Gareth Doherty

Associate Professor of Landscape Architecture
Director of the Master in Landscape Architecture Program
Harvard Graduate School of Design
garethdoherty
Gund Hall, 302
617-496-4500

Gareth Doherty takes a human-centered approach to design that aspires to shape environmentally and socially just landscapes. Doherty contributes to core knowledge in landscape architecture through applying ethnographic fieldwork and participatory design methodologies to design and theory. This work critically reassesses 20th-century approaches to the observed landscape to advance new pedagogy, tools, and techniques that address contemporary design issues of equity, identity, cultural space, and the human impacts of climate change.

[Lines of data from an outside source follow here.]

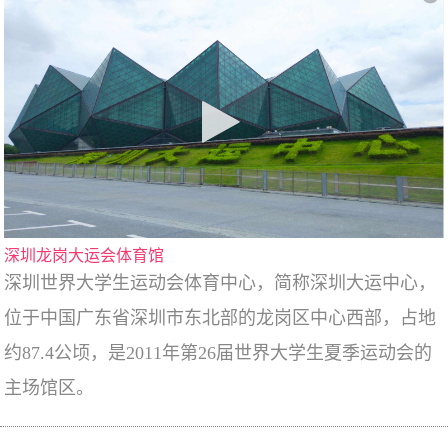
深圳龙岗大运会体育馆
深圳世界大学生运动会体育中心，简称深圳大运中心，
位于中国广东省深圳市东北部的龙岗区中心西部，占地
约87.4公顷，是2011年第26届世界大学生夏季运动会的
主场馆区。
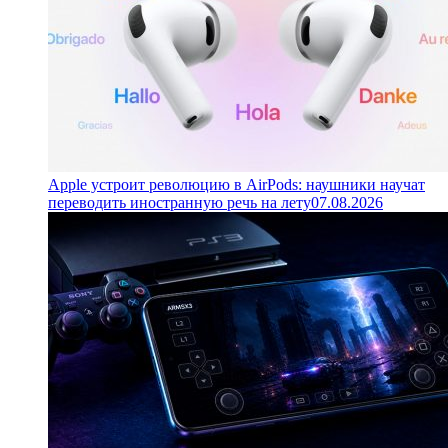
Apple устроит революцию в AirPods: наушники научат
переводить иностранную речь на лету
07.08.2026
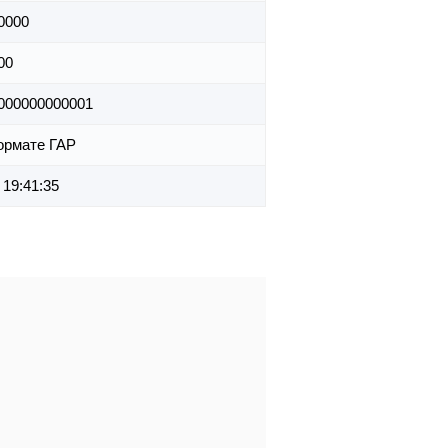
0000
00
000000000001
ормате ГАР
 19:41:35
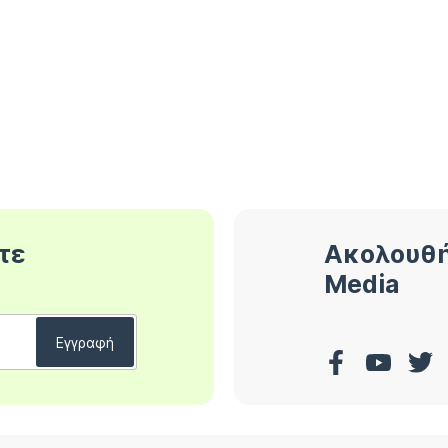
τε
Ακολουθή
Media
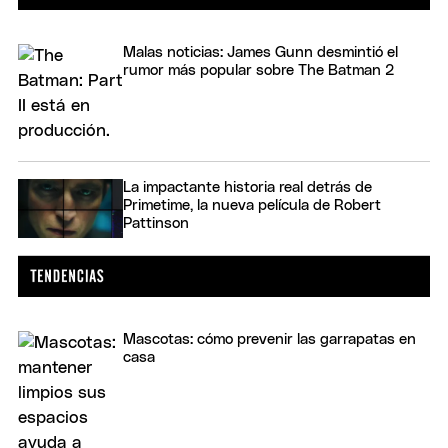
Malas noticias: James Gunn desmintió el
rumor más popular sobre The Batman 2
La impactante historia real detrás de
Primetime, la nueva película de Robert
Pattinson
Mascotas: cómo prevenir las garrapatas en
casa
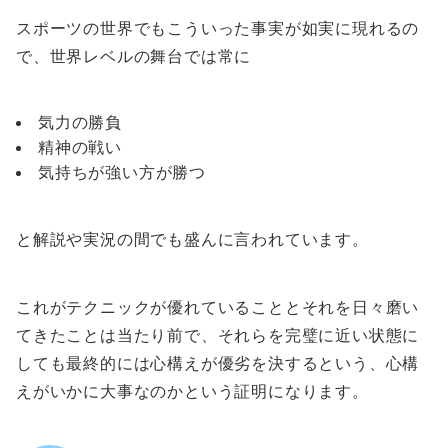
スポーツの世界でもこういった事実が如実に現れるの
で、世界レベルの舞台では常に
気力の勝負
精神の戦い
気持ちが強い方が勝つ
と解説や実況の間でも盛んに言われています。
これがテクニックが優れていることとそれを日々磨い
てきたことは当たり前で、それらを完璧に近い状態に
しても最終的には心構えが優劣を決するという、心構
えがいかに大事なのかという証明になります。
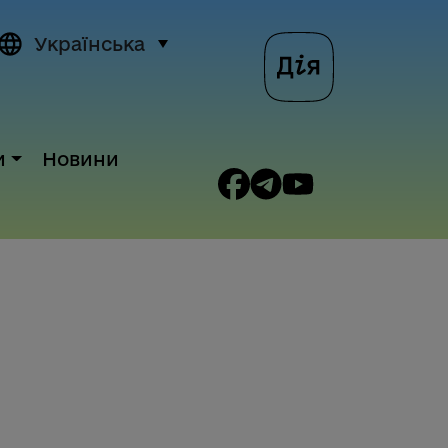
Українська
и
Новини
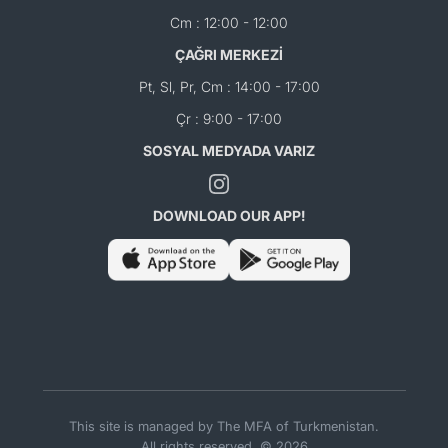
Cm : 12:00 - 12:00
ÇAĞRI MERKEZİ
Pt, Sl, Pr, Cm : 14:00 - 17:00
Çr : 9:00 - 17:00
SOSYAL MEDYADA VARIZ
DOWNLOAD OUR APP!
This site is managed by The MFA of Turkmenistan.
All rights reserved. © 2026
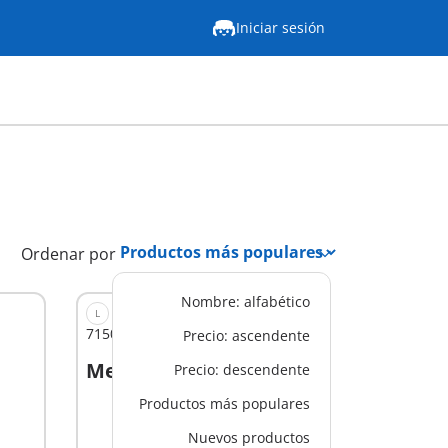
Iniciar sesión
Ordenar por
Nombre: alfabético
L
71509 - Casa pequeña
Precio: ascendente
Mex$ 1,899.00
Precio: descendente
A la cesta
Productos más populares
Nuevos productos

Through what he terms “landscape fieldwork,” Doherty unravels diverse landscape narratives that have not yet been formally documented. In addition to his recent fieldwork and forthcoming publications on African landscape architecture, Doherty is author of Landscape Fieldwork: How Engaging the World Can Change Design (University of Virginia Press, 2025) and Paradoxes of Green: Landscapes of a City-State (University of California Press, 2017). In Paradoxes of Green, Doherty analyzed a Bahraini category for landscape—green. He spent a year walking through Bahrain, learning local language, talking with people, and recording his encounters with green, as color, space and as an environmental movement.

Doherty’s edited books include: Roberto Burle Marx Lectures: Landscape as Art and Urbanism, Landscape Is…! Essays on the Meaning of Landscape and Is Landscape…? Essays on the Identity of Landscape, edited with Charles Waldheim. Doherty is a founding editor of the New Geographies journal and editor-in-chief of New Geographies 3: Urbanisms of Color. Doherty edited Ecological Urbanism with Mohsen Mostafavi, which has been translated into Chinese, Spanish, and Portuguese.

Doherty's recent research projects have centered on landscape-related practices at various sites across the postcolonial and Islamic worlds, specifically in the Arabian Peninsula, West Africa, and Latin America and the Caribbean.